• [HOW TO COMPLETE THIS TASK]
Every word in the data below belongs in your copy, exactly as given; the pictures do not.

BEGIN INPUT RECORDS

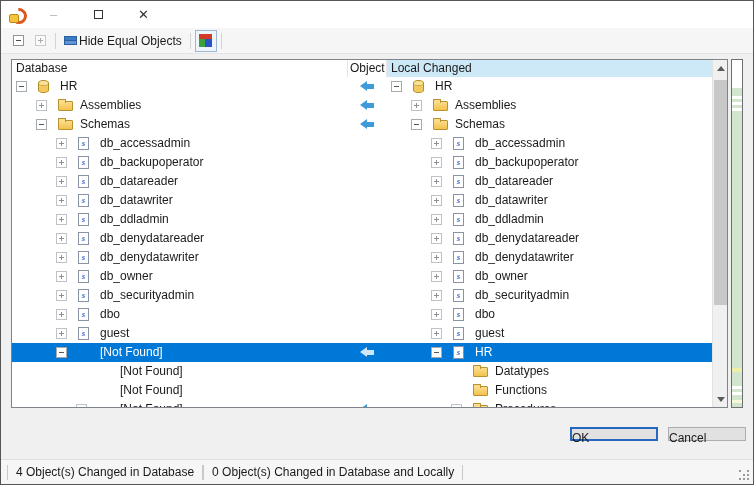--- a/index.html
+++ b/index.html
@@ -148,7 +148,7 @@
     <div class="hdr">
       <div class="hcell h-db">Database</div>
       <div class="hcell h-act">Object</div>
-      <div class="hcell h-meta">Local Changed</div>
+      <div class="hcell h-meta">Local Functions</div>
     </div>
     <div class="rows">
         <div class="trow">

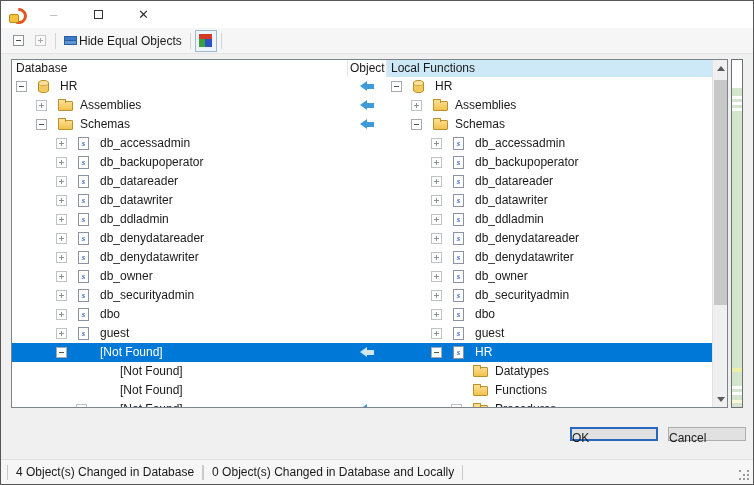--- a/index.html
+++ b/index.html
@@ -94,7 +94,7 @@
       #f6f8da 340px,#f6f8da 343px,
       #d3e5cc 343px,#d3e5cc 349px);}
   
-  .btn{position:absolute;top:426px;height:14px;background:#e1e1e1;border:1px solid #adadad;text-align:left;line-height:21px;}
+  .btn{position:absolute;top:426px;height:26px;background:#e1e1e1;border:1px solid #adadad;text-align:right;line-height:21px;}
   .btn.ok{left:569px;width:88px;border:2px solid #2667c0;line-height:19px;}
   .btn.cancel{left:667px;width:78px;}
   

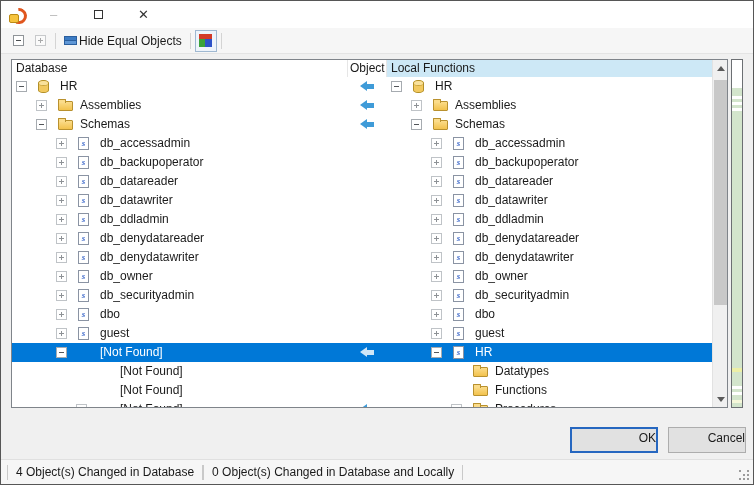--- a/index.html
+++ b/index.html
@@ -401,6 +401,7 @@
   <div class="btn cancel">Cancel</div>
 
   <div class="statusbar">
+    <span class="stitem">330 Object(s) Changed Locally</span>
     <span class="ssep"></span>
     <span class="stitem">4 Object(s) Changed in Database</span>
     <span class="ssep"></span>

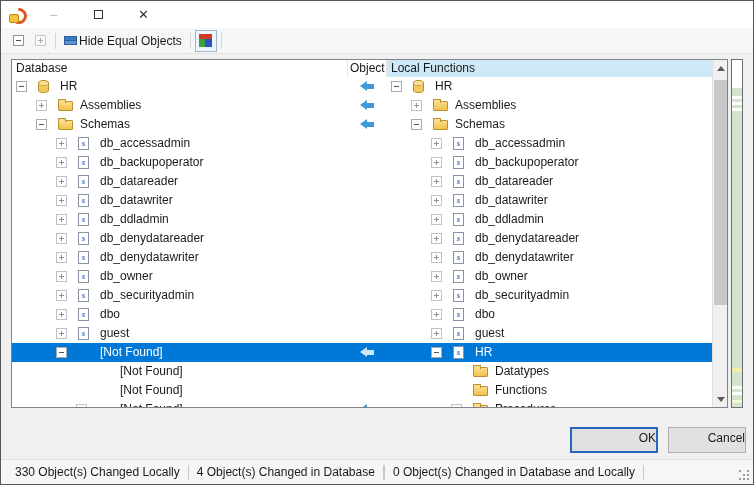--- a/index.html
+++ b/index.html
@@ -403,7 +403,7 @@
   <div class="statusbar">
     <span class="stitem">330 Object(s) Changed Locally</span>
     <span class="ssep"></span>
-    <span class="stitem">4 Object(s) Changed in Database</span>
+    <span class="stitem">2 Object(s) Changed in Database</span>
     <span class="ssep"></span>
     <span class="ssep"></span>
     <span class="stitem">0 Object(s) Changed in Database and Locally</span>

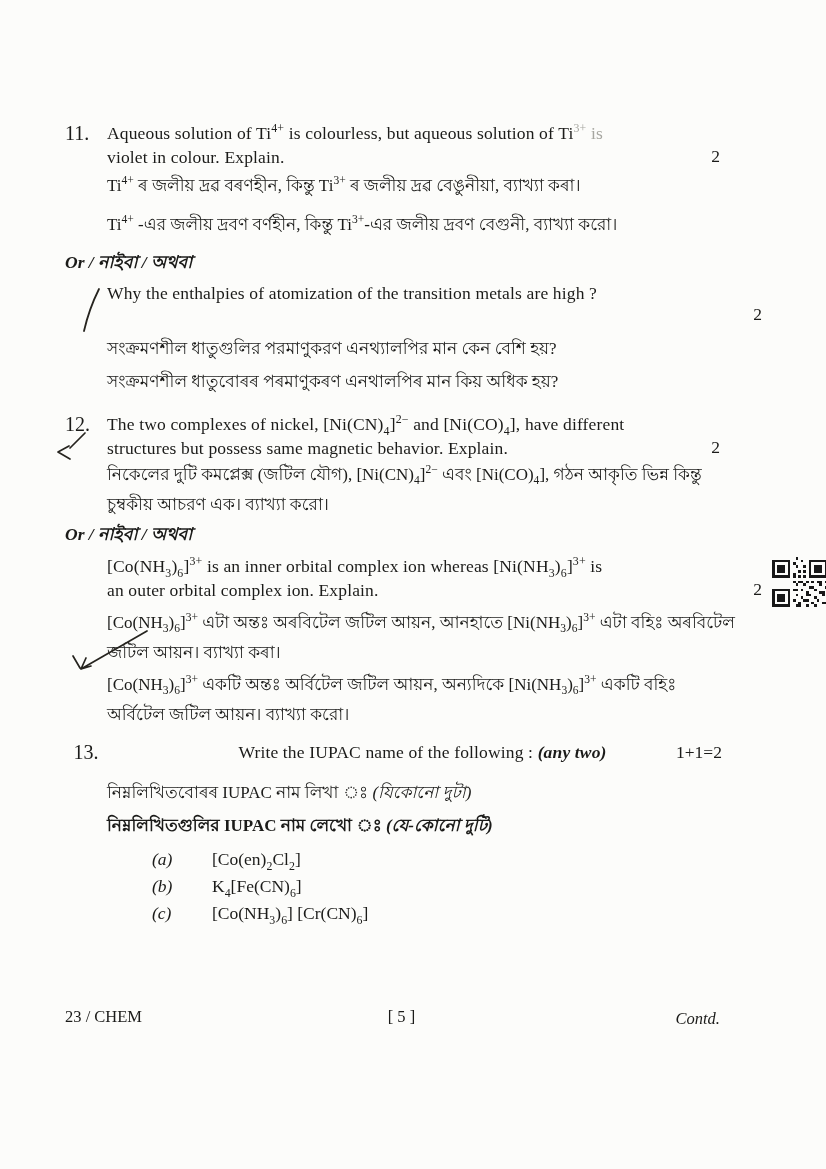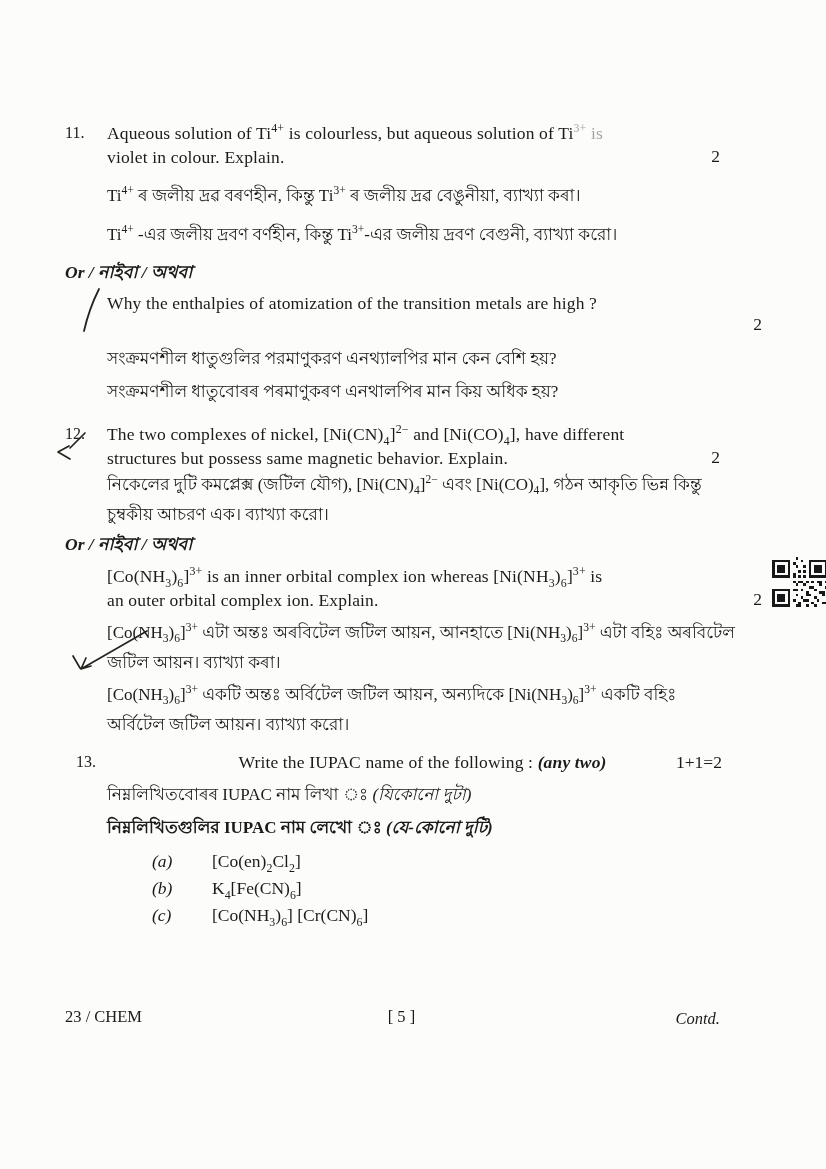--- a/index.html
+++ b/index.html
@@ -14,7 +14,7 @@
   }
   .content{position:absolute;left:65px;top:121px;width:673px;}
   .q-row{display:flex;position:relative;}
-  .q-num{flex:0 0 42px;width:42px;font-size:16px;line-height:24px;}
+  .q-num{flex:0 0 42px;width:42px;font-size:20px;line-height:24px;}
   .en{font-size:17.5px;line-height:24px;margin:0;letter-spacing:0.15px;}
   .q-text{flex:1;}
   .marks{position:absolute;right:18px;bottom:1px;font-size:17.5px;line-height:24px;}

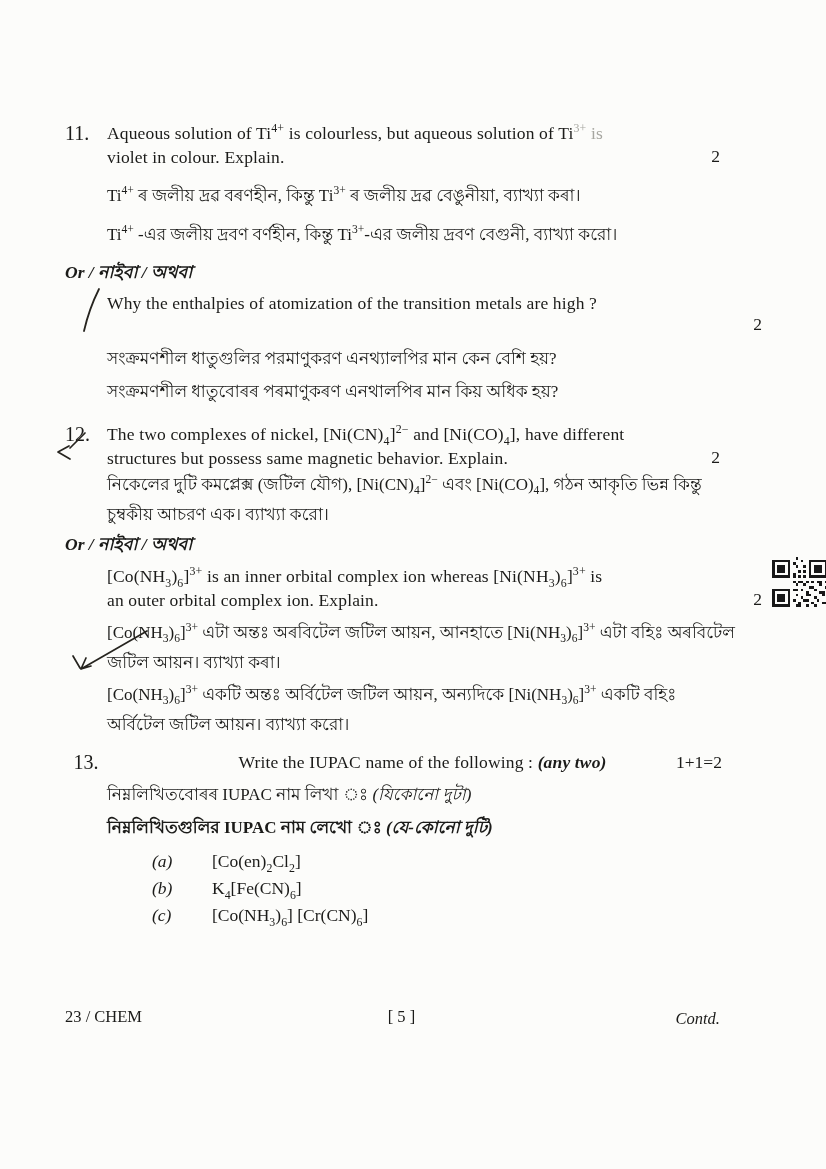--- a/index.html
+++ b/index.html
@@ -48,7 +48,7 @@
       </div>
       <span class="marks">2</span>
     </div>
-    <p class="indic" style="margin-top:14px;">Ti<sup>4+</sup> ৰ জলীয় দ্ৰৱ বৰণহীন, কিন্তু Ti<sup>3+</sup> ৰ জলীয় দ্ৰৱ বেঙুনীয়া, ব্যাখ্যা কৰা।</p>
+    <p class="indic" style="margin-top:4px;">Ti<sup>4+</sup> ৰ জলীয় দ্ৰৱ বৰণহীন, কিন্তু Ti<sup>3+</sup> ৰ জলীয় দ্ৰৱ বেঙুনীয়া, ব্যাখ্যা কৰা।</p>
     <p class="indic" style="margin-top:13px;">Ti<sup>4+</sup> -এর জলীয় দ্রবণ বর্ণহীন, কিন্তু Ti<sup>3+</sup>-এর জলীয় দ্রবণ বেগুনী, ব্যাখ্যা করো।</p>
 
     <p class="or-head" style="margin-top:12px;">Or / নাইবা / অথবা</p>

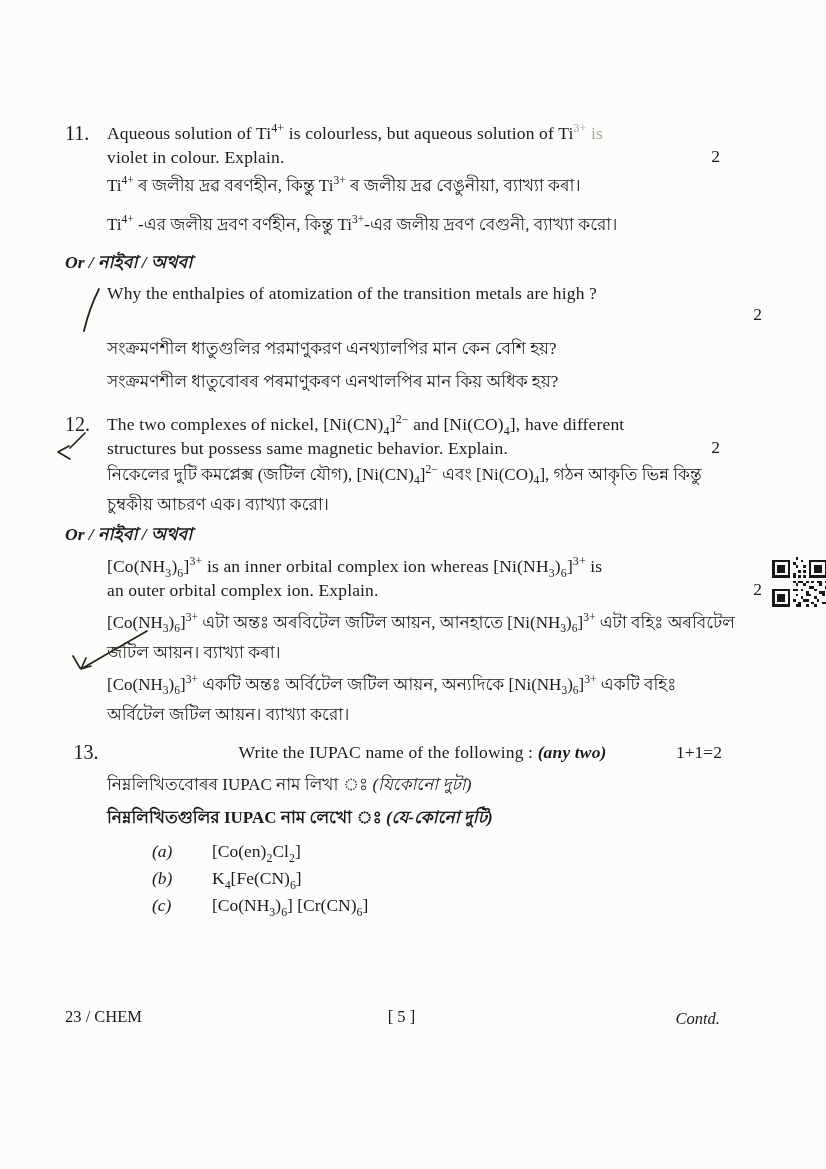--- a/index.html
+++ b/index.html
@@ -89,7 +89,7 @@
       </div>
       <span class="marks-top">1+1=2</span>
     </div>
-    <p class="indic" style="margin-top:8px;">নিম্নলিখিতবোৰৰ IUPAC নাম লিখা ঃ <i>(যিকোনো দুটা)</i></p>
+    <p class="indic" style="margin-top:16px;">নিম্নলিখিতবোৰৰ IUPAC নাম লিখা ঃ <i>(যিকোনো দুটা)</i></p>
     <p class="indic" style="margin-top:7px;font-weight:bold;">নিম্নলিখিতগুলির IUPAC নাম লেখো ঃ <i>(যে-কোনো দুটি)</i></p>
 
     <div style="margin-top:7px;">

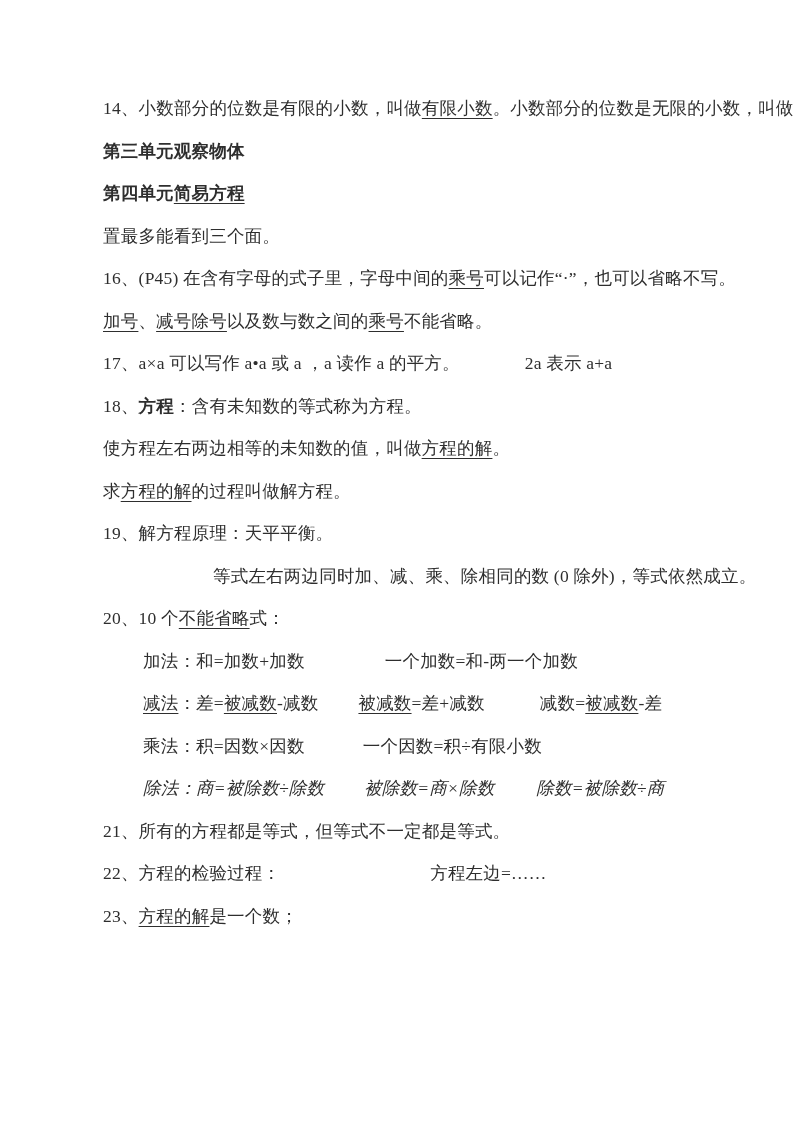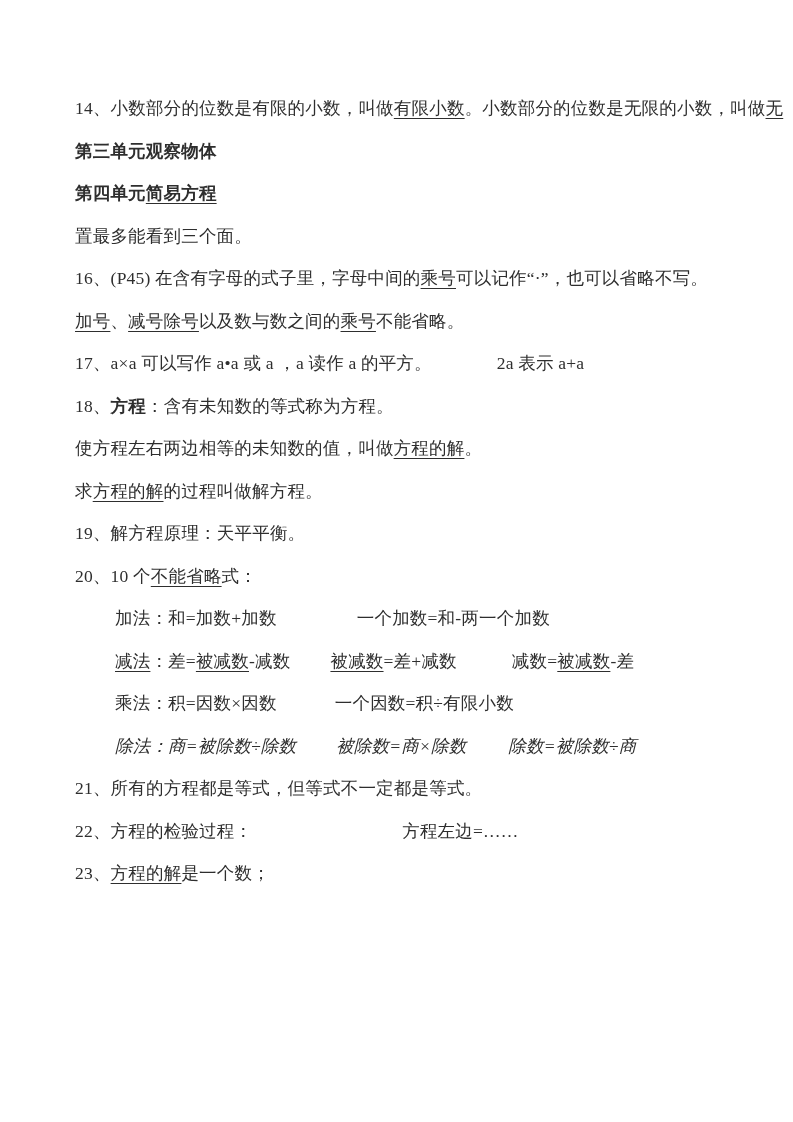--- a/index.html
+++ b/index.html
@@ -14,6 +14,7 @@
     width:793px;height:1122px;
     background:#ffffff;
     box-sizing:border-box;
+    padding-left:28px;
   }
   .doc{
     box-sizing:border-box;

END INPUT RECORDS

• [COMPLETED EXERCISE]
--- a/index.html
+++ b/index.html
@@ -148,7 +148,7 @@
     <div class="hdr">
       <div class="hcell h-db">Database</div>
       <div class="hcell h-act">Object</div>
-      <div class="hcell h-meta">Local Changed</div>
+      <div class="hcell h-meta">Local Functions</div>
     </div>
     <div class="rows">
         <div class="trow">

--- a/index.html
+++ b/index.html
@@ -94,7 +94,7 @@
       #f6f8da 340px,#f6f8da 343px,
       #d3e5cc 343px,#d3e5cc 349px);}
   
-  .btn{position:absolute;top:426px;height:14px;background:#e1e1e1;border:1px solid #adadad;text-align:left;line-height:21px;}
+  .btn{position:absolute;top:426px;height:26px;background:#e1e1e1;border:1px solid #adadad;text-align:right;line-height:21px;}
   .btn.ok{left:569px;width:88px;border:2px solid #2667c0;line-height:19px;}
   .btn.cancel{left:667px;width:78px;}
   

--- a/index.html
+++ b/index.html
@@ -401,6 +401,7 @@
   <div class="btn cancel">Cancel</div>
 
   <div class="statusbar">
+    <span class="stitem">330 Object(s) Changed Locally</span>
     <span class="ssep"></span>
     <span class="stitem">4 Object(s) Changed in Database</span>
     <span class="ssep"></span>

--- a/index.html
+++ b/index.html
@@ -403,7 +403,7 @@
   <div class="statusbar">
     <span class="stitem">330 Object(s) Changed Locally</span>
     <span class="ssep"></span>
-    <span class="stitem">4 Object(s) Changed in Database</span>
+    <span class="stitem">2 Object(s) Changed in Database</span>
     <span class="ssep"></span>
     <span class="ssep"></span>
     <span class="stitem">0 Object(s) Changed in Database and Locally</span>

--- a/index.html
+++ b/index.html
@@ -14,7 +14,7 @@
   }
   .content{position:absolute;left:65px;top:121px;width:673px;}
   .q-row{display:flex;position:relative;}
-  .q-num{flex:0 0 42px;width:42px;font-size:16px;line-height:24px;}
+  .q-num{flex:0 0 42px;width:42px;font-size:20px;line-height:24px;}
   .en{font-size:17.5px;line-height:24px;margin:0;letter-spacing:0.15px;}
   .q-text{flex:1;}
   .marks{position:absolute;right:18px;bottom:1px;font-size:17.5px;line-height:24px;}

--- a/index.html
+++ b/index.html
@@ -48,7 +48,7 @@
       </div>
       <span class="marks">2</span>
     </div>
-    <p class="indic" style="margin-top:14px;">Ti<sup>4+</sup> ৰ জলীয় দ্ৰৱ বৰণহীন, কিন্তু Ti<sup>3+</sup> ৰ জলীয় দ্ৰৱ বেঙুনীয়া, ব্যাখ্যা কৰা।</p>
+    <p class="indic" style="margin-top:4px;">Ti<sup>4+</sup> ৰ জলীয় দ্ৰৱ বৰণহীন, কিন্তু Ti<sup>3+</sup> ৰ জলীয় দ্ৰৱ বেঙুনীয়া, ব্যাখ্যা কৰা।</p>
     <p class="indic" style="margin-top:13px;">Ti<sup>4+</sup> -এর জলীয় দ্রবণ বর্ণহীন, কিন্তু Ti<sup>3+</sup>-এর জলীয় দ্রবণ বেগুনী, ব্যাখ্যা করো।</p>
 
     <p class="or-head" style="margin-top:12px;">Or / নাইবা / অথবা</p>

--- a/index.html
+++ b/index.html
@@ -89,7 +89,7 @@
       </div>
       <span class="marks-top">1+1=2</span>
     </div>
-    <p class="indic" style="margin-top:8px;">নিম্নলিখিতবোৰৰ IUPAC নাম লিখা ঃ <i>(যিকোনো দুটা)</i></p>
+    <p class="indic" style="margin-top:16px;">নিম্নলিখিতবোৰৰ IUPAC নাম লিখা ঃ <i>(যিকোনো দুটা)</i></p>
     <p class="indic" style="margin-top:7px;font-weight:bold;">নিম্নলিখিতগুলির IUPAC নাম লেখো ঃ <i>(যে-কোনো দুটি)</i></p>
 
     <div style="margin-top:7px;">

--- a/index.html
+++ b/index.html
@@ -14,6 +14,7 @@
     width:793px;height:1122px;
     background:#ffffff;
     box-sizing:border-box;
+    padding-left:28px;
   }
   .doc{
     box-sizing:border-box;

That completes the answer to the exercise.